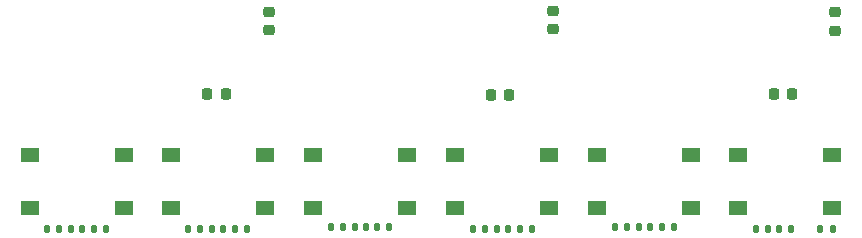
<source format=gbr>
%TF.GenerationSoftware,KiCad,Pcbnew,9.0.0*%
%TF.CreationDate,2025-03-20T15:52:25+01:00*%
%TF.ProjectId,PCB_secondaire,5043425f-7365-4636-9f6e-64616972652e,rev?*%
%TF.SameCoordinates,Original*%
%TF.FileFunction,Paste,Top*%
%TF.FilePolarity,Positive*%
%FSLAX46Y46*%
G04 Gerber Fmt 4.6, Leading zero omitted, Abs format (unit mm)*
G04 Created by KiCad (PCBNEW 9.0.0) date 2025-03-20 15:52:25*
%MOMM*%
%LPD*%
G01*
G04 APERTURE LIST*
G04 Aperture macros list*
%AMRoundRect*
0 Rectangle with rounded corners*
0 $1 Rounding radius*
0 $2 $3 $4 $5 $6 $7 $8 $9 X,Y pos of 4 corners*
0 Add a 4 corners polygon primitive as box body*
4,1,4,$2,$3,$4,$5,$6,$7,$8,$9,$2,$3,0*
0 Add four circle primitives for the rounded corners*
1,1,$1+$1,$2,$3*
1,1,$1+$1,$4,$5*
1,1,$1+$1,$6,$7*
1,1,$1+$1,$8,$9*
0 Add four rect primitives between the rounded corners*
20,1,$1+$1,$2,$3,$4,$5,0*
20,1,$1+$1,$4,$5,$6,$7,0*
20,1,$1+$1,$6,$7,$8,$9,0*
20,1,$1+$1,$8,$9,$2,$3,0*%
G04 Aperture macros list end*
%ADD10RoundRect,0.135000X-0.135000X-0.185000X0.135000X-0.185000X0.135000X0.185000X-0.135000X0.185000X0*%
%ADD11R,1.550000X1.300000*%
%ADD12RoundRect,0.140000X-0.140000X-0.170000X0.140000X-0.170000X0.140000X0.170000X-0.140000X0.170000X0*%
%ADD13RoundRect,0.225000X-0.250000X0.225000X-0.250000X-0.225000X0.250000X-0.225000X0.250000X0.225000X0*%
%ADD14RoundRect,0.225000X0.225000X0.250000X-0.225000X0.250000X-0.225000X-0.250000X0.225000X-0.250000X0*%
G04 APERTURE END LIST*
D10*
%TO.C,R2*%
X102110000Y-147000000D03*
X103130000Y-147000000D03*
%TD*%
D11*
%TO.C,SW1*%
X104585000Y-145300000D03*
X96635000Y-145300000D03*
X104585000Y-140800000D03*
X96635000Y-140800000D03*
%TD*%
D10*
%TO.C,R4*%
X114020000Y-147000000D03*
X115040000Y-147000000D03*
%TD*%
D11*
%TO.C,SW3*%
X128585000Y-145300000D03*
X120635000Y-145300000D03*
X128585000Y-140800000D03*
X120635000Y-140800000D03*
%TD*%
D10*
%TO.C,R3*%
X110060000Y-147000000D03*
X111080000Y-147000000D03*
%TD*%
%TO.C,R12*%
X163590000Y-147000000D03*
X164610000Y-147000000D03*
%TD*%
D12*
%TO.C,C6*%
X160100000Y-147000000D03*
X161060000Y-147000000D03*
%TD*%
D13*
%TO.C,C9*%
X164860000Y-128705000D03*
X164860000Y-130255000D03*
%TD*%
D11*
%TO.C,SW6*%
X164585000Y-145300000D03*
X156635000Y-145300000D03*
X164585000Y-140800000D03*
X156635000Y-140800000D03*
%TD*%
D12*
%TO.C,C5*%
X148190000Y-146900000D03*
X149150000Y-146900000D03*
%TD*%
D10*
%TO.C,R5*%
X122140000Y-146900000D03*
X123160000Y-146900000D03*
%TD*%
D14*
%TO.C,C11*%
X137230000Y-135690000D03*
X135680000Y-135690000D03*
%TD*%
D11*
%TO.C,SW4*%
X140585000Y-145300000D03*
X132635000Y-145300000D03*
X140585000Y-140800000D03*
X132635000Y-140800000D03*
%TD*%
D12*
%TO.C,C1*%
X100130000Y-147000000D03*
X101090000Y-147000000D03*
%TD*%
D11*
%TO.C,SW5*%
X152585000Y-145300000D03*
X144635000Y-145300000D03*
X152585000Y-140800000D03*
X144635000Y-140800000D03*
%TD*%
D12*
%TO.C,C4*%
X136200000Y-147000000D03*
X137160000Y-147000000D03*
%TD*%
%TO.C,C3*%
X124140000Y-146900000D03*
X125100000Y-146900000D03*
%TD*%
D14*
%TO.C,C12*%
X161195000Y-135650000D03*
X159645000Y-135650000D03*
%TD*%
D10*
%TO.C,R7*%
X134200000Y-147000000D03*
X135220000Y-147000000D03*
%TD*%
D12*
%TO.C,C2*%
X112070000Y-147000000D03*
X113030000Y-147000000D03*
%TD*%
D10*
%TO.C,R6*%
X126040000Y-146900000D03*
X127060000Y-146900000D03*
%TD*%
%TO.C,R9*%
X146190000Y-146900000D03*
X147210000Y-146900000D03*
%TD*%
D13*
%TO.C,C10*%
X116920000Y-128655000D03*
X116920000Y-130205000D03*
%TD*%
D11*
%TO.C,SW2*%
X116560000Y-145300000D03*
X108610000Y-145300000D03*
X116560000Y-140800000D03*
X108610000Y-140800000D03*
%TD*%
D13*
%TO.C,C8*%
X140910000Y-128555000D03*
X140910000Y-130105000D03*
%TD*%
D10*
%TO.C,R1*%
X98110000Y-147000000D03*
X99130000Y-147000000D03*
%TD*%
%TO.C,R8*%
X138150000Y-147000000D03*
X139170000Y-147000000D03*
%TD*%
%TO.C,R11*%
X158090000Y-147000000D03*
X159110000Y-147000000D03*
%TD*%
%TO.C,R10*%
X150200000Y-146900000D03*
X151220000Y-146900000D03*
%TD*%
D14*
%TO.C,C7*%
X113225000Y-135640000D03*
X111675000Y-135640000D03*
%TD*%
M02*

</source>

### Job item
Should there be pictures in the data, leave them out and return the rest exactly.

### Written answer
<source format=gbr>
%TF.GenerationSoftware,KiCad,Pcbnew,9.0.0*%
%TF.CreationDate,2025-03-20T15:52:25+01:00*%
%TF.ProjectId,PCB_secondaire,5043425f-7365-4636-9f6e-64616972652e,rev?*%
%TF.SameCoordinates,Original*%
%TF.FileFunction,Paste,Top*%
%TF.FilePolarity,Positive*%
%FSLAX46Y46*%
G04 Gerber Fmt 4.6, Leading zero omitted, Abs format (unit mm)*
G04 Created by KiCad (PCBNEW 9.0.0) date 2025-03-20 15:52:25*
%MOMM*%
%LPD*%
G01*
G04 APERTURE LIST*
G04 Aperture macros list*
%AMRoundRect*
0 Rectangle with rounded corners*
0 $1 Rounding radius*
0 $2 $3 $4 $5 $6 $7 $8 $9 X,Y pos of 4 corners*
0 Add a 4 corners polygon primitive as box body*
4,1,4,$2,$3,$4,$5,$6,$7,$8,$9,$2,$3,0*
0 Add four circle primitives for the rounded corners*
1,1,$1+$1,$2,$3*
1,1,$1+$1,$4,$5*
1,1,$1+$1,$6,$7*
1,1,$1+$1,$8,$9*
0 Add four rect primitives between the rounded corners*
20,1,$1+$1,$2,$3,$4,$5,0*
20,1,$1+$1,$4,$5,$6,$7,0*
20,1,$1+$1,$6,$7,$8,$9,0*
20,1,$1+$1,$8,$9,$2,$3,0*%
G04 Aperture macros list end*
%ADD10RoundRect,0.135000X-0.135000X-0.185000X0.135000X-0.185000X0.135000X0.185000X-0.135000X0.185000X0*%
%ADD11R,1.550000X1.300000*%
%ADD12RoundRect,0.140000X-0.140000X-0.170000X0.140000X-0.170000X0.140000X0.170000X-0.140000X0.170000X0*%
%ADD13RoundRect,0.225000X-0.250000X0.225000X-0.250000X-0.225000X0.250000X-0.225000X0.250000X0.225000X0*%
%ADD14RoundRect,0.225000X0.225000X0.250000X-0.225000X0.250000X-0.225000X-0.250000X0.225000X-0.250000X0*%
G04 APERTURE END LIST*
D10*
%TO.C,R2*%
X102110000Y-147000000D03*
X103130000Y-147000000D03*
%TD*%
D11*
%TO.C,SW1*%
X104585000Y-145300000D03*
X96635000Y-145300000D03*
X104585000Y-140800000D03*
X96635000Y-140800000D03*
%TD*%
D10*
%TO.C,R4*%
X114020000Y-147000000D03*
X115040000Y-147000000D03*
%TD*%
D11*
%TO.C,SW3*%
X128585000Y-145300000D03*
X120635000Y-145300000D03*
X128585000Y-140800000D03*
X120635000Y-140800000D03*
%TD*%
D10*
%TO.C,R3*%
X110060000Y-147000000D03*
X111080000Y-147000000D03*
%TD*%
%TO.C,R12*%
X163590000Y-147000000D03*
X164610000Y-147000000D03*
%TD*%
D12*
%TO.C,C6*%
X160100000Y-147000000D03*
X161060000Y-147000000D03*
%TD*%
D13*
%TO.C,C9*%
X164860000Y-128705000D03*
X164860000Y-130255000D03*
%TD*%
D11*
%TO.C,SW6*%
X164585000Y-145300000D03*
X156635000Y-145300000D03*
X164585000Y-140800000D03*
X156635000Y-140800000D03*
%TD*%
D12*
%TO.C,C5*%
X148190000Y-146900000D03*
X149150000Y-146900000D03*
%TD*%
D10*
%TO.C,R5*%
X122140000Y-146900000D03*
X123160000Y-146900000D03*
%TD*%
D14*
%TO.C,C11*%
X137230000Y-135690000D03*
X135680000Y-135690000D03*
%TD*%
D11*
%TO.C,SW4*%
X140585000Y-145300000D03*
X132635000Y-145300000D03*
X140585000Y-140800000D03*
X132635000Y-140800000D03*
%TD*%
D12*
%TO.C,C1*%
X100130000Y-147000000D03*
X101090000Y-147000000D03*
%TD*%
D11*
%TO.C,SW5*%
X152585000Y-145300000D03*
X144635000Y-145300000D03*
X152585000Y-140800000D03*
X144635000Y-140800000D03*
%TD*%
D12*
%TO.C,C4*%
X136200000Y-147000000D03*
X137160000Y-147000000D03*
%TD*%
%TO.C,C3*%
X124140000Y-146900000D03*
X125100000Y-146900000D03*
%TD*%
D14*
%TO.C,C12*%
X161195000Y-135650000D03*
X159645000Y-135650000D03*
%TD*%
D10*
%TO.C,R7*%
X134200000Y-147000000D03*
X135220000Y-147000000D03*
%TD*%
D12*
%TO.C,C2*%
X112070000Y-147000000D03*
X113030000Y-147000000D03*
%TD*%
D10*
%TO.C,R6*%
X126040000Y-146900000D03*
X127060000Y-146900000D03*
%TD*%
%TO.C,R9*%
X146190000Y-146900000D03*
X147210000Y-146900000D03*
%TD*%
D13*
%TO.C,C10*%
X116920000Y-128655000D03*
X116920000Y-130205000D03*
%TD*%
D11*
%TO.C,SW2*%
X116560000Y-145300000D03*
X108610000Y-145300000D03*
X116560000Y-140800000D03*
X108610000Y-140800000D03*
%TD*%
D13*
%TO.C,C8*%
X140910000Y-128555000D03*
X140910000Y-130105000D03*
%TD*%
D10*
%TO.C,R1*%
X98110000Y-147000000D03*
X99130000Y-147000000D03*
%TD*%
%TO.C,R8*%
X138150000Y-147000000D03*
X139170000Y-147000000D03*
%TD*%
%TO.C,R11*%
X158090000Y-147000000D03*
X159110000Y-147000000D03*
%TD*%
%TO.C,R10*%
X150200000Y-146900000D03*
X151220000Y-146900000D03*
%TD*%
D14*
%TO.C,C7*%
X113225000Y-135640000D03*
X111675000Y-135640000D03*
%TD*%
M02*

</source>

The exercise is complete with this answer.